• _DESCRIPTION OF THE TASK_
Exclude all pictures, then write out exactly the lines below from the first one through the line with "Jerusalem yang tumbuh sebagai pusat ‘rebutan’".

(Stored data entries)
'''

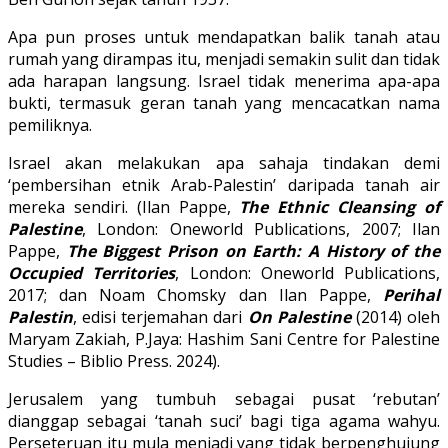
Apa pun proses untuk mendapatkan balik tanah atau
rumah yang dirampas itu, menjadi semakin sulit dan tidak
ada harapan langsung. Israel tidak menerima apa-apa
bukti, termasuk geran tanah yang mencacatkan nama
pemiliknya.
Israel akan melakukan apa sahaja tindakan demi
‘pembersihan etnik Arab-Palestin’ daripada tanah air
mereka sendiri. (Ilan Pappe,
The Ethnic Cleansing of
Palestine
, London: Oneworld Publications, 2007; Ilan
Pappe,
The Biggest Prison on Earth: A History of the
Occupied Territories
, London: Oneworld Publications,
2017; dan Noam Chomsky dan Ilan Pappe,
Perihal
Palestin
, edisi terjemahan dari
On Palestine
(2014) oleh
Maryam Zakiah, P.Jaya: Hashim Sani Centre for Palestine
Studies – Biblio Press. 2024).
Jerusalem yang tumbuh sebagai pusat ‘rebutan’
dianggap sebagai ‘tanah suci’ bagi tiga agama wahyu.
Perseteruan itu mula menjadi yang tidak berpenghujung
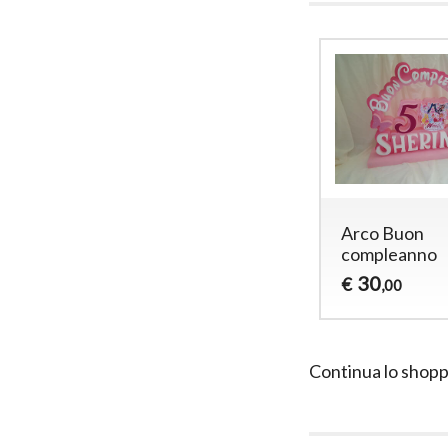
Arco Buon
compleanno
30
€
,00
Continua lo shopp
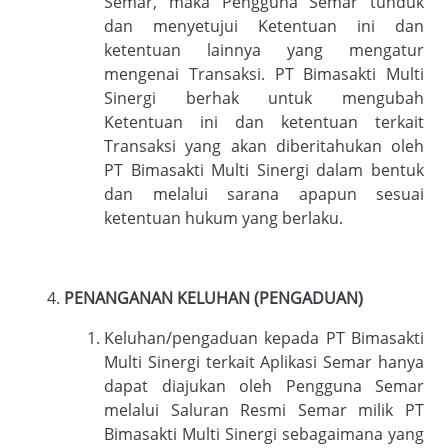
Semar, maka Pengguna Semar tunduk
dan menyetujui Ketentuan ini dan
ketentuan lainnya yang mengatur
mengenai Transaksi. PT Bimasakti Multi
Sinergi berhak untuk mengubah
Ketentuan ini dan ketentuan terkait
Transaksi yang akan diberitahukan oleh
PT Bimasakti Multi Sinergi dalam bentuk
dan melalui sarana apapun sesuai
ketentuan hukum yang berlaku.
PENANGANAN KELUHAN (PENGADUAN)
Keluhan/pengaduan kepada PT Bimasakti
Multi Sinergi terkait Aplikasi Semar hanya
dapat diajukan oleh Pengguna Semar
melalui Saluran Resmi Semar milik PT
Bimasakti Multi Sinergi sebagaimana yang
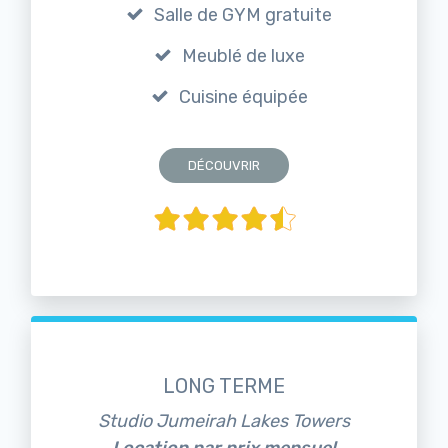
Salle de GYM gratuite
Meublé de luxe
Cuisine équipée
DÉCOUVRIR
LONG TERME
Studio Jumeirah Lakes Towers
Location par prix mensuel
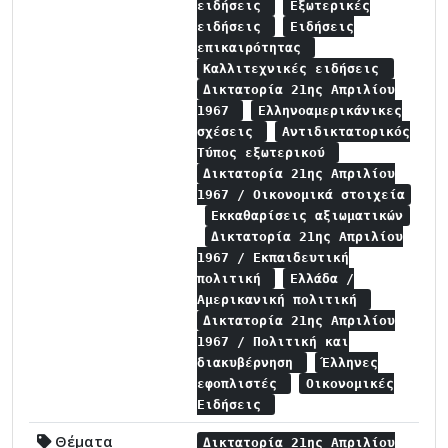
ειδήσεις
Εξωτερικές
ειδήσεις
Ειδήσεις
επικαιρότητας
Καλλιτεχνικές ειδήσεις
Δικτατορία 21ης Απριλίου
1967
Ελληνοαμερικάνικες
σχέσεις
Αντιδικτατορικός
Τύπος εξωτερικού
Δικτατορία 21ης Απριλίου
1967 / Οικονομικά στοιχεία
Εκκαθαρίσεις αξιωματικών
Δικτατορία 21ης Απριλίου
1967 / Εκπαιδευτική
πολιτική
Ελλάδα /
Αμερικανική πολιτική
Δικτατορία 21ης Απριλίου
1967 / Πολιτική και
διακυβέρνηση
Έλληνες
εφοπλιστές
Οικονομικές
Ειδήσεις
Θέματα
Δικτατορία 21ης Απριλίου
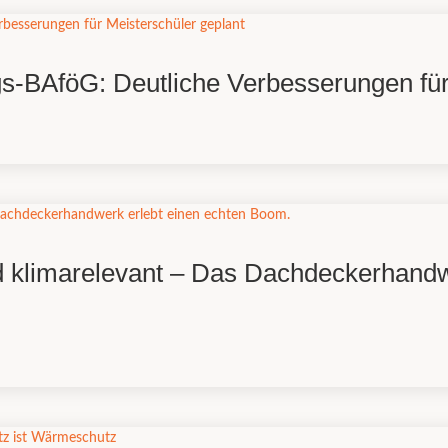
egs-BAföG: Deutliche Verbesserungen für
und klimarelevant – Das Dachdeckerhandw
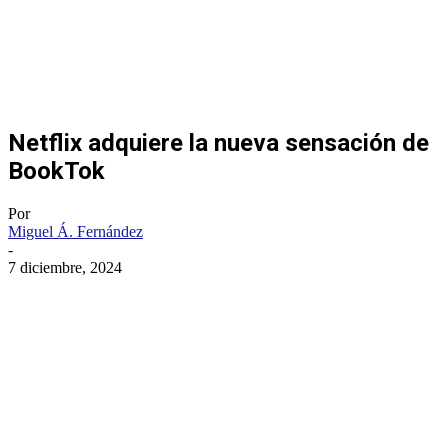
Netflix adquiere la nueva sensación de
BookTok
Por
Miguel Á. Fernández
-
7 diciembre, 2024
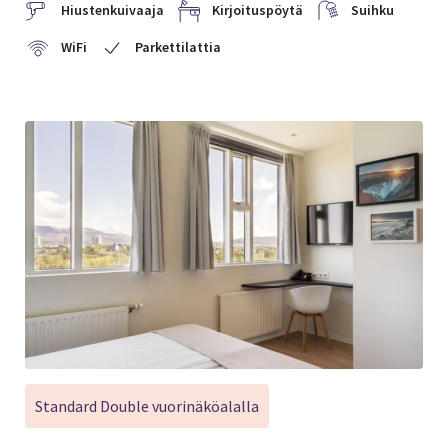
Hiustenkuivaaja
Kirjoituspöytä
Suihku
WiFi
Parkettilattia
Standard Double vuorinäköalalla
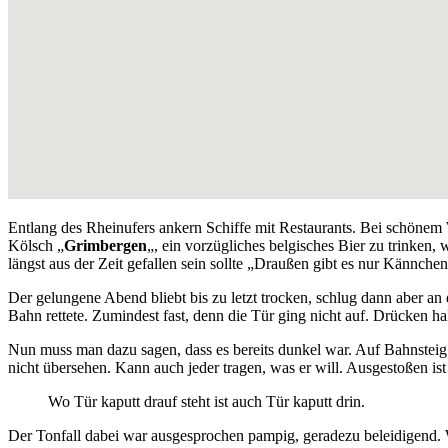
Entlang des Rheinufers ankern Schiffe mit Restaurants. Bei schönem 
Kölsch „
Grimbergen
„, ein vorzügliches belgisches Bier zu trinken
längst aus der Zeit gefallen sein sollte „Draußen gibt es nur Kännchen
Der gelungene Abend bliebt bis zu letzt trocken, schlug dann aber an d
Bahn rettete. Zumindest fast, denn die Tür ging nicht auf. Drücken hal
Nun muss man dazu sagen, dass es bereits dunkel war. Auf Bahnsteig 
nicht übersehen. Kann auch jeder tragen, was er will. Ausgestoßen is
Wo Tür kaputt drauf steht ist auch Tür kaputt drin.
Der Tonfall dabei war ausgesprochen pampig, geradezu beleidigend. W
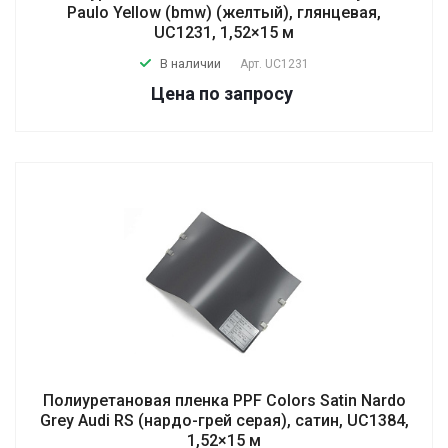
Paulo Yellow (bmw) (желтый), глянцевая,
UC1231, 1,52×15 м
В наличии
Арт.
UC1231
Цена по зап
р
осу
Полиуретановая пленка PPF Colors Satin Nardo
Grey Audi RS (нардо-грей серая), сатин, UC1384,
1,52×15 м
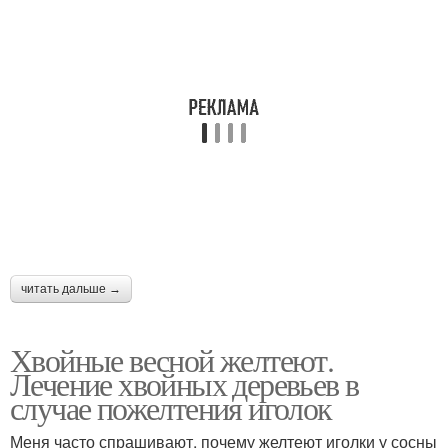
читать дальше →
Хвойные весной желтеют.
Лечение хвойных деревьев в
случае пожелтения иголок
Меня часто спрашивают, почему желтеют иголки у сосны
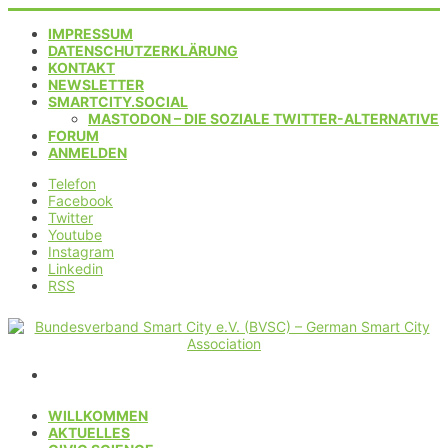
IMPRESSUM
DATENSCHUTZERKLÄRUNG
KONTAKT
NEWSLETTER
SMARTCITY.SOCIAL
MASTODON – DIE SOZIALE TWITTER-ALTERNATIVE
FORUM
ANMELDEN
Telefon
Facebook
Twitter
Youtube
Instagram
Linkedin
RSS
WILLKOMMEN
AKTUELLES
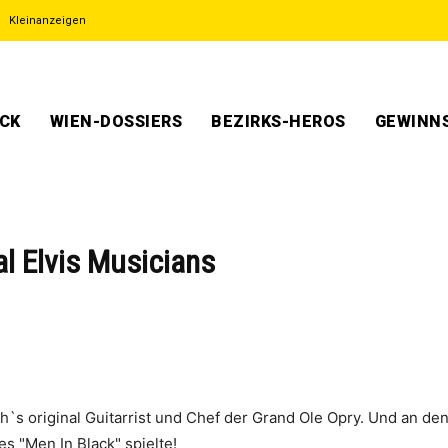
Kleinanzeigen
ECK
WIEN-DOSSIERS
BEZIRKS-HEROS
GEWINNS
al Elvis Musicians
`s original Guitarrist und Chef der Grand Ole Opry. Und an 
es "Men In Black" spielte!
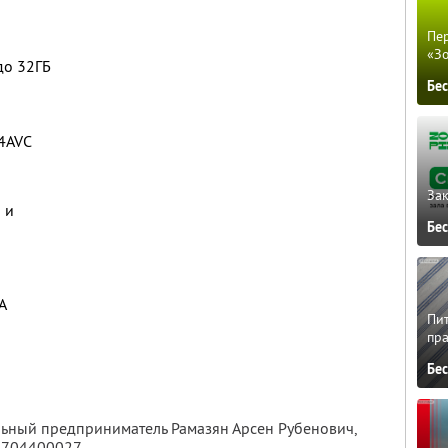
Пер
«З
до 32ГБ
Бе
4AVC
Зак
 и
Бе
A
Пит
пра
Бе
льный предприниматель Рамазян Арсен Рубенович,
4704400027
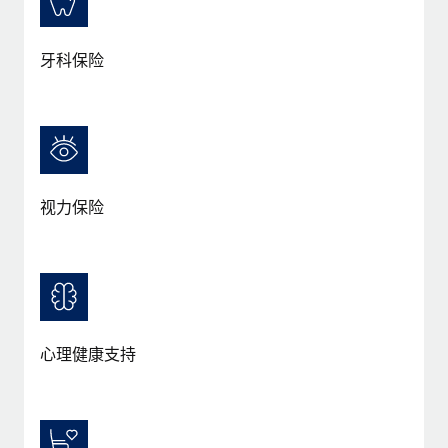
牙科保险
视力保险
心理健康支持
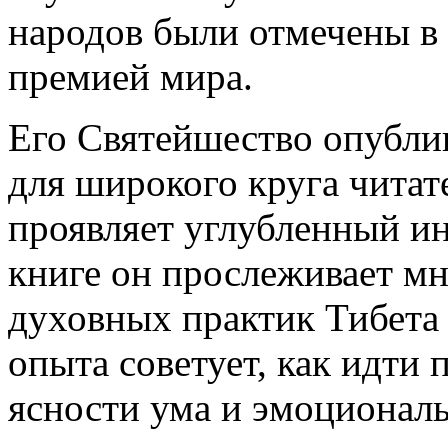
народов были отмечены в
премией мира.
Его Святейшество опубли
для широкого круга читате
проявляет углубленный ин
книге он прослеживает м
духовных практик Тибета 
опыта советует, как идти
ясности ума и эмоционал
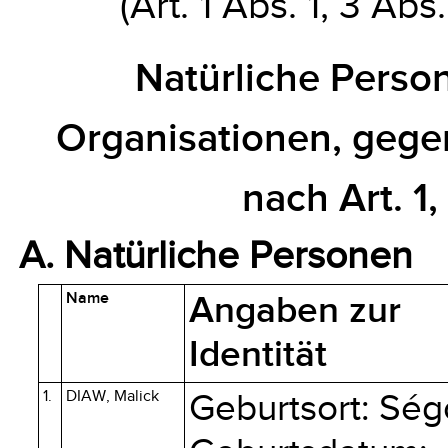
(Art. 1 Abs. 1, 3 Abs
Natürliche Pers
Organisationen, gege
nach Art. 1,
A. Natürliche Personen
Name
Angaben zur
Identität
1.
DIAW, Malick
Geburtsort: Sé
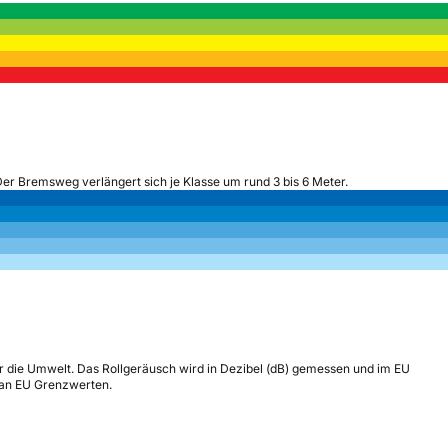
Der Bremsweg verlängert sich je Klasse um rund 3 bis 6 Meter.
r die Umwelt. Das Rollgeräusch wird in Dezibel (dB) gemessen und im EU
h an EU Grenzwerten.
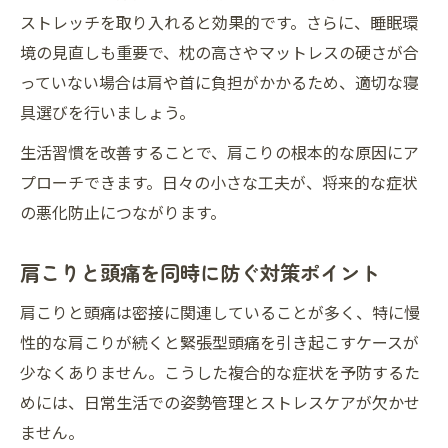
ストレッチを取り入れると効果的です。さらに、睡眠環
境の見直しも重要で、枕の高さやマットレスの硬さが合
っていない場合は肩や首に負担がかかるため、適切な寝
具選びを行いましょう。
生活習慣を改善することで、肩こりの根本的な原因にア
プローチできます。日々の小さな工夫が、将来的な症状
の悪化防止につながります。
肩こりと頭痛を同時に防ぐ対策ポイント
肩こりと頭痛は密接に関連していることが多く、特に慢
性的な肩こりが続くと緊張型頭痛を引き起こすケースが
少なくありません。こうした複合的な症状を予防するた
めには、日常生活での姿勢管理とストレスケアが欠かせ
ません。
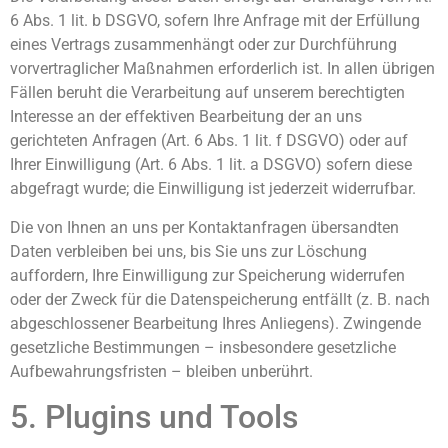
6 Abs. 1 lit. b DSGVO, sofern Ihre Anfrage mit der Erfüllung
eines Vertrags zusammenhängt oder zur Durchführung
vorvertraglicher Maßnahmen erforderlich ist. In allen übrigen
Fällen beruht die Verarbeitung auf unserem berechtigten
Interesse an der effektiven Bearbeitung der an uns
gerichteten Anfragen (Art. 6 Abs. 1 lit. f DSGVO) oder auf
Ihrer Einwilligung (Art. 6 Abs. 1 lit. a DSGVO) sofern diese
abgefragt wurde; die Einwilligung ist jederzeit widerrufbar.
Die von Ihnen an uns per Kontaktanfragen übersandten
Daten verbleiben bei uns, bis Sie uns zur Löschung
auffordern, Ihre Einwilligung zur Speicherung widerrufen
oder der Zweck für die Datenspeicherung entfällt (z. B. nach
abgeschlossener Bearbeitung Ihres Anliegens). Zwingende
gesetzliche Bestimmungen – insbesondere gesetzliche
Aufbewahrungsfristen – bleiben unberührt.
5. Plugins und Tools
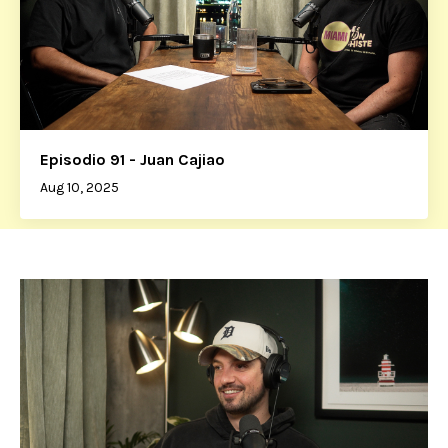
Episodio 91 - Juan Cajiao
Aug 10, 2025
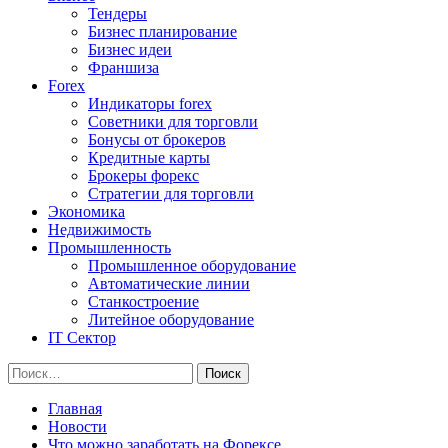
Тендеры
Бизнес планирование
Бизнес идеи
Франшиза
Forex
Индикаторы forex
Советники для торговли
Бонусы от брокеров
Кредитные карты
Брокеры форекс
Стратегии для торговли
Экономика
Недвижимость
Промышленность
Промышленное оборудование
Автоматические линии
Станкостроение
Литейное оборудование
IT Сектор
Найти:
Главная
Новости
Что можно заработать на Форексе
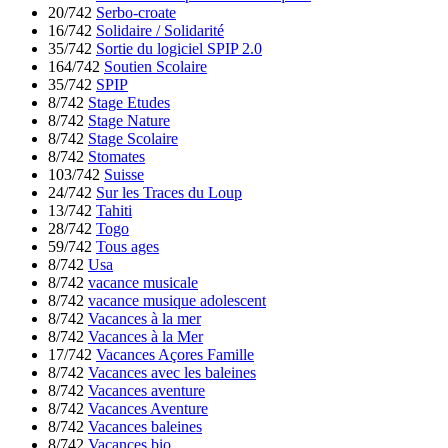
20/742
Serbo-croate
16/742
Solidaire / Solidarité
35/742
Sortie du logiciel SPIP 2.0
164/742
Soutien Scolaire
35/742
SPIP
8/742
Stage Etudes
8/742
Stage Nature
8/742
Stage Scolaire
8/742
Stomates
103/742
Suisse
24/742
Sur les Traces du Loup
13/742
Tahiti
28/742
Togo
59/742
Tous ages
8/742
Usa
8/742
vacance musicale
8/742
vacance musique adolescent
8/742
Vacances à la mer
8/742
Vacances à la Mer
17/742
Vacances Açores Famille
8/742
Vacances avec les baleines
8/742
Vacances aventure
8/742
Vacances Aventure
8/742
Vacances baleines
8/742
Vacances bio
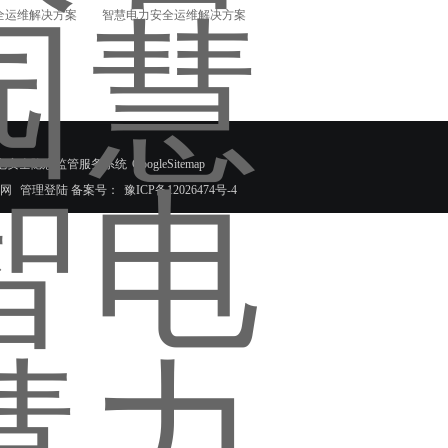
全运维解决方案
智慧电力安全运维解决方案
智慧式用电安全隐患监管服务系统
GoogleSitemap
网
管理登陆
备案号：
豫ICP备12026474号-4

'''

• _RESULT OF THE EXERCISE_
Apa pun proses untuk mendapatkan balik tanah atau
rumah yang dirampas itu, menjadi semakin sulit dan tidak
ada harapan langsung. Israel tidak menerima apa-apa
bukti, termasuk geran tanah yang mencacatkan nama
pemiliknya.
Israel akan melakukan apa sahaja tindakan demi
‘pembersihan etnik Arab-Palestin’ daripada tanah air
mereka sendiri. (Ilan Pappe,
The Ethnic Cleansing of
Palestine
, London: Oneworld Publications, 2007; Ilan
Pappe,
The Biggest Prison on Earth: A History of the
Occupied Territories
, London: Oneworld Publications,
2017; dan Noam Chomsky dan Ilan Pappe,
Perihal
Palestin
, edisi terjemahan dari
On Palestine
(2014) oleh
Maryam Zakiah, P.Jaya: Hashim Sani Centre for Palestine
Studies – Biblio Press. 2024).
Jerusalem yang tumbuh sebagai pusat ‘rebutan’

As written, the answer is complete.